The "Use Connector's Pre-configured Credentials" Option
For customers running their site in Amazon Web Services (AWS) or Microsoft Azure, Flywheel offers a unique way of authenticating to cloud storage that uses pre-configured service account roles instead of Access Keys.
The technologies involved include:
Purpose
Benefits
Using pre-configured credentials improves overall security and reduces maintenance burden by eliminating the need for the person configuring a new External Storage registration within Flywheel to know, secure, or share secret credentials.
Instead, the Flywheel site itself is able to negotiate with AWS directly to obtain the access tokens required for authorizing interactions with the cloud storage bucket.
To put it another way, when using IAM Roles, the process of getting the Flywheel services the proper credentials for accessing the cloud storage bucket is handled entirely in the backend — no sensitive information needs to be provided through the frontend at all.
Limitations
You may be able to use this features immediately if:
- Your Flywheel site is hosted in either AWS or Azure, and
- Your cloud storage bucket is located in the same cloud account/subscription as your Flywheel site.
Otherwise, if your cloud storage bucket is located in a different cloud account/subscription from your Flywheel site, you may need assistance from Flywheel Support.
AWS and Azure only
This feature is not available if your Flywheel site is hosted outside of AWS or Azure.
How to Use It
It's possible you do not need to do anything special in order to use the "pre-configured credentials" feature -- simply enable the "Use connector's pre-configured credentials" option when configuring the storage provider in Flywheel.
This is because the default access policy generated by Flywheel's Infrastructure-as-Code (IaC) grants access to all cloud storage buckets in the same account/subscription.
However, if you have a different access control model or if the cloud storage bucket is located in a different AWS account, then it may be necessary for your Cloud Administrator to perform additional configuration.

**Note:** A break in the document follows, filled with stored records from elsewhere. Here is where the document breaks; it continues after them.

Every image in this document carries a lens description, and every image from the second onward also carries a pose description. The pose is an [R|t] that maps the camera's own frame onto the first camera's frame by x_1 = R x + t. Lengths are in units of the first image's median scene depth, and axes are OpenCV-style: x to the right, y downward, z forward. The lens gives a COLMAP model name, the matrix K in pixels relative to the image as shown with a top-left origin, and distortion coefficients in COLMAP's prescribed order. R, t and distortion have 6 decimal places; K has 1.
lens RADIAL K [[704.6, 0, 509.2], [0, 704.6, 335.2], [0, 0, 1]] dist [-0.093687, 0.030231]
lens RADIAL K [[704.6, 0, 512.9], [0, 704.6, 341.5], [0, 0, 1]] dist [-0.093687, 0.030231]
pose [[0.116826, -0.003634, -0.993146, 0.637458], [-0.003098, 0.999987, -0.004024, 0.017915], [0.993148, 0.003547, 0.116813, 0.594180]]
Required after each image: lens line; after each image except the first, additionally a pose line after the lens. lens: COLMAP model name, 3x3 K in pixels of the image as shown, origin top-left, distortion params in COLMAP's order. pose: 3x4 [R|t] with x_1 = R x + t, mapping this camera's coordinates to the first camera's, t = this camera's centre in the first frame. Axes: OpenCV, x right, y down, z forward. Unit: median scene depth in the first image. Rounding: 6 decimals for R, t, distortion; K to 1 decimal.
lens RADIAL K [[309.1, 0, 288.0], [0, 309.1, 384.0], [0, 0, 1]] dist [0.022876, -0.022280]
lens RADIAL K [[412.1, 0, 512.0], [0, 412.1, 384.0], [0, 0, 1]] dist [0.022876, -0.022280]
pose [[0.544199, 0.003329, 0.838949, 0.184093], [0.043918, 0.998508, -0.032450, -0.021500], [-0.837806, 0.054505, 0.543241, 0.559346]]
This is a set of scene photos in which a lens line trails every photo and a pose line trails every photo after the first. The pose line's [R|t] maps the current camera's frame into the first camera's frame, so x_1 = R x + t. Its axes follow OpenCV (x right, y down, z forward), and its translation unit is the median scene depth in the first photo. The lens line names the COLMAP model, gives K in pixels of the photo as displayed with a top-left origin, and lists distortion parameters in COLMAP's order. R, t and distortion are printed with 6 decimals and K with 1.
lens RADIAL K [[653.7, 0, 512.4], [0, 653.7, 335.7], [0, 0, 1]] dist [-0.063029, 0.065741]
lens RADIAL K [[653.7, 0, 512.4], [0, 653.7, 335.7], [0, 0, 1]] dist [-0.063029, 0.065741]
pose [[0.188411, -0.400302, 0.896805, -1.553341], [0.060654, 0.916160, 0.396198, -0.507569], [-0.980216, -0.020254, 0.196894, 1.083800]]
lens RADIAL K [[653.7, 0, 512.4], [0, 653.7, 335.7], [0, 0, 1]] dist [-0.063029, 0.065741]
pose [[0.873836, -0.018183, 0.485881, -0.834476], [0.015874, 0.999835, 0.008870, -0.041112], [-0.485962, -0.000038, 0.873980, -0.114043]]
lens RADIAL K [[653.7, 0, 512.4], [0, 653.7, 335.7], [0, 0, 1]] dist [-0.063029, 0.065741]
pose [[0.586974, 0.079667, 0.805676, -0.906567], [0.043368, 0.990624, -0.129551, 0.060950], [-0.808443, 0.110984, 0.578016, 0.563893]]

If this is the case, contact Flywheel support.
How it Works
When a new Flywheel tenant is deployed, Flywheel's infrastructure-as-code (IaC) generates a few new resources.
When an External Storage registration is created in Flywheel for an cloud storage bucket with the "Use connector's pre-configured credentials" option enabled, Flywheel's services assume the pre-configured role and negotiate with the cloud provider to obtain short-lived access keys which authorize calls to the specified bucket.
If you experience issues using the pre-configured credentials feature, then it is best to contact Flywheel Support for assistance.
AWS
For AWS, an Service Account is created for the Flywheel Services and assigned an IAM Role associated with an Access Policy that grants sufficient permissions for managing data in S3.
IAM Role
In AWS, every IAM Role is identified by an "Amazon Resource Name" (ARN).The ARN for the IAM Role generated by Flywheel's IaC in this case contains the site name and the phrase export-role
.
Access Policy
An Access Policy (see AWS Access Policy), is also generated by Flywheel's IaC and attached to this IAM Role. The Access Policy grants the IAM role the required permissions for managing data in S3.
Service Account
Each process that needs to interact with AWS resources needs to be represented by an AWS Service Account.Flywheel's IaC generates a Service Account and assigns this service account to the relevant Flywheel services.
Additionally, Flywheel's IaC grants this service account the ability to assume the IAM Role (described in the IAM Role section of this document).
Since an Access Policy granting the certain S3 bucket permissions is attached to the IAM Role, this Service Account inherits those same permissions when it assumes the IAM Role.
Azure
An Azure Manged Identity is created for the Flywheel services. The managed identity is assigned the Storage Blob Data Contributor RBAC Role, which grants the required permissions for managing data in Blob Storage.